The University of Otago have recently acquired the Leica BKL2GO handheld scanner. This scanner – believed to be one of Dunedin’s first – can record the exact size of each building and the spaces inside it, along with the location of assets that need maintaining or testing regularly, including heat pumps, lifts, pest traps, fire extinguishers, emergency lighting, and water valves.

The BLK2GO is producing virtual 3D images of University buildings to within +/- 6mm while simultaneously taking 270-degree photos, to create a treasure trove of valuable information, Building Information and Compliance Manager Rob Wilks says.

On the scans and photos, each asset can be geo-tagged (to pinpoint its geographical location) and relevant information added, including the type of ventilation unit in the images, its age, the size of its filters, and when those filters need to be replaced.

When loaded into University software, the information can show the location of a specific component in each identical asset, the location of those components in every building University-wide, and when maintenance needs to be done on those components.

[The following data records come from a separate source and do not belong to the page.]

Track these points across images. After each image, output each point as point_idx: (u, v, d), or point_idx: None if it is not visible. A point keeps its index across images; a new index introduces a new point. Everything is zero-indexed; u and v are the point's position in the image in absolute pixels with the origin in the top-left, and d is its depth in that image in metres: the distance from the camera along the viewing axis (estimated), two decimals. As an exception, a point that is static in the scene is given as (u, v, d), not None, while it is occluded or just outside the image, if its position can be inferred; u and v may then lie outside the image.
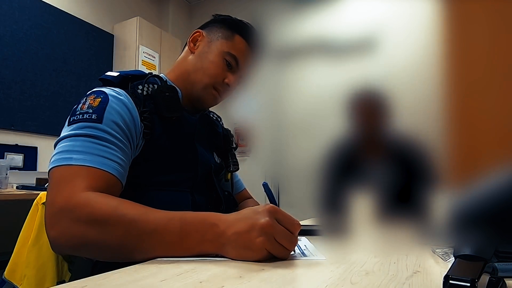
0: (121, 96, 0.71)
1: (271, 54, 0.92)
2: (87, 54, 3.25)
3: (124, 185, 0.65)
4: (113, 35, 3.54)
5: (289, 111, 0.97)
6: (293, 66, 0.92)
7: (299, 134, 0.93)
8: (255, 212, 0.51)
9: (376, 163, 0.83)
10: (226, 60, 0.84)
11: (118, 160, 0.64)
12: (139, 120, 0.71)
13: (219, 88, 0.85)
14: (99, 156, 0.61)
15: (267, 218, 0.49)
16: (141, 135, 0.72)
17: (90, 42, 3.28)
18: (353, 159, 0.83)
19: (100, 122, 0.64)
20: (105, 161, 0.61)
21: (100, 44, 3.39)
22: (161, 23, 4.13)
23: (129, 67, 3.32)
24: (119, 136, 0.66)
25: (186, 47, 0.90)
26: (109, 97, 0.68)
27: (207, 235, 0.51)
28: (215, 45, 0.86)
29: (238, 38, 0.86)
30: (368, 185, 0.78)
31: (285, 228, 0.50)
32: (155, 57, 3.64)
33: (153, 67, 3.60)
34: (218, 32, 0.87)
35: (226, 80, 0.84)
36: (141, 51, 3.44)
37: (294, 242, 0.52)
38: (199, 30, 0.90)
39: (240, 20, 0.90)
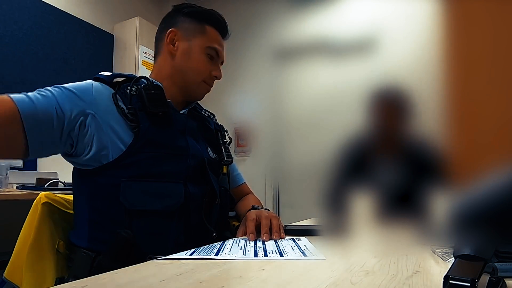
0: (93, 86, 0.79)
1: (271, 54, 0.92)
2: (87, 54, 3.24)
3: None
4: (113, 35, 3.54)
5: (289, 111, 0.97)
6: (293, 66, 0.92)
7: (299, 134, 0.93)
8: None
9: (377, 163, 0.83)
10: (209, 54, 0.91)
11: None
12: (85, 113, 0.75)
13: (209, 81, 0.93)
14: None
15: None
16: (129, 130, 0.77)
17: (90, 42, 3.28)
18: (353, 160, 0.83)
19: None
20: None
21: (100, 44, 3.38)
22: (161, 23, 4.12)
23: (129, 67, 3.32)
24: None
25: (164, 47, 0.92)
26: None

The handheld Leica BLK2GO scanner – winner of the American Consumer Technology Association’s Best of Innovation award in 2020 – is a vital part of creating a single digital centralised asset management system, Mr Wilks says.

Every asset management system must be based on robust information and having the Leica BLK2GO scanner radically increases the accuracy and detail of information about the University’s 800-plus buildings that cover almost 222,000 square metres. Staff can check the scanners’ measurements against existing records – a recent scan of the Hercus Building revealed the lift shaft is half a metre away from the location shown on historical plans.

Speed & Efficiency
The scanner’s laser measures millions of points to produce a dimensionally accurate 3D digital model faster than staff can measure – instead of them working for several hours in the three-level 3180 gross square metre Property Services Division building in Albany Street, the new device could scan and photograph it in about 90 minutes, Mr Wilks estimates.

The scanner houses a 360° rotating LiDAR laser, three cameras, and an internal measurement unit similar to a gyroscope which lets the scanner ‘know’ its exact relative location wherever it is inside or outside a building.

Whats next?
Property Services Division Director Dean Macaulay says: “This acquisition of the Leica BLK2GO scanner is an integral part of Property Services’ maturity journey. With a large portfolio of deferred maintenance and a limited budget to address that in the short term, applications such as this, provide improved data for better decision making and planning in the short, medium and long term.”
The team identified the new system with help from Lennon Bedford at Global Survey and Richard Hemi at the School of Surveying and is looking forward to further collaboration with the school.